Readers are now asking good questions based on my last post.
Was the improvement of MS symptoms shown in all of the patients or only some? Did the panel say how long the improvements lasted? Were there any bad side effects to the angioplasty procedure? Can’t the patient just go ahead and have the procedure even if doctors aren’t sure why a positive change happens?
I’ll try to answer them here for all to see.
***WARNING: What follows should not be taken as medical advice. It must be considered my opinion. You should always defer to your doctor.***
At this point, any improvement in symptoms is all anecdotal. We can’t measure it. There is no way to prove it. So unfortunately we have to consider the placebo effect a possibility. Which is why more trials are needed: to rule this out.
If the blockage recurs, we can see that on an x-ray but we don’t yet know what this means. Does this also mean the symptoms come back? Also, there is no established time frame by which, if a recurrence is going to happen, it would have and if it hasn’t, a patient is in the clear.
Multiple scars are enough to tentatively diagnose the disease, with both visible and self-reported progression over time. But it’s a mystery how the scarring we can see in a scan relates to damage that we can’t see happening deeper in the brain.
And just when you think that at least it’s something we can use to gauge disease activity, it disappears. Sometimes what shows up in one scan is no longer visible in the next. I know, weird.
Based on an MRI, there is no way yet to tell what is being affected: speech, cognition, mobility, vision, even swallowing. We can have any one of these or all of these, at different times, or at once, or even one incident and nothing more.
Can we figure out how to translate what we see on an MRI into discrete symptoms? Or maybe it could be an indicator of symptoms to come? But I digress: this is a separate line of study, maybe for another time.
Nevertheless, one of the first questions has to be whether improvement to CCSVI corresponds to the images on the MRI.
As far as bad side effects, Dr. Zamboni reports that the angioplasty procedure is safe and well-tolerated, with nothing riskier (yet?) than headache, nausea and possible recurrence. But further reading warns that vein rupture and stroke should also be considered risks. As is permanent nerve pain.
A doctor at Stanford was performing his version of this treatment, inserting stents, which have successfully been used to widen clogged arteries of the heart, into the jugular veins of MS patients. The problem that developed here becomes apparent when you consider the biology.
Arteries carry blood away from the heart and thus go from narrower to wider as they get further from the heart. A stent can break free and travel downstream without causing a life threatening complication.
But veins carry blood to the heart. Veins go from narrower to wider as they get closer to the heart. So a stent here can break free and end up in the heart. And it appears to have happened here.

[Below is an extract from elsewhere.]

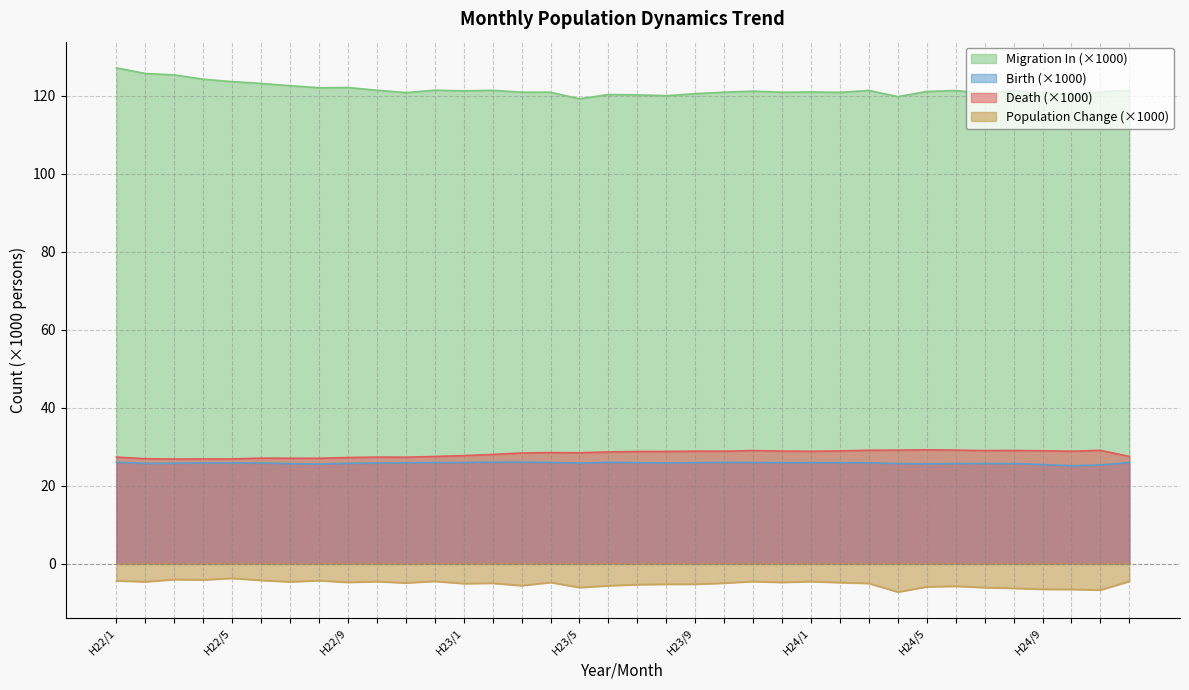

How many data points in migration are less than 121?

16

This doctor treated about 35 patients, then the treatment option was discontinued because one of his patients died from a brain hemorrhage and another had to have emergency open heart surgery to remove a stent that had dislodged and traveled to his heart.
Now the family of the woman who died maintains that she did not die from the procedure but from an adverse reaction to the medications prescribed for aftercare. This may well be, but it highlights again that this is a brand new discovery and treatment. Maybe the aftercare could have been more closely monitored.
Ultimately, we expect doctors to both know and fully disclose the risks of a procedure. It is unclear how much warning of risks was given in this instance. It is also unclear to me if that could have even been predicted..
The moral I take away from this is that a doctor must balance patient safety with scientific discovery. I guess I have realized that I’d prefer that he or she err on the side of the patient. Then when confronted with all known facts, let the patient decide. Some patients are still willing to be the “first” and assume the unknown risks.
I’m not. As an active patient it’s my duty to be pushing for more aggressive treatments and discoveries, but I’m not willing to risk dying or even permanent nerve pain. At this point in my life, I have too much to lose.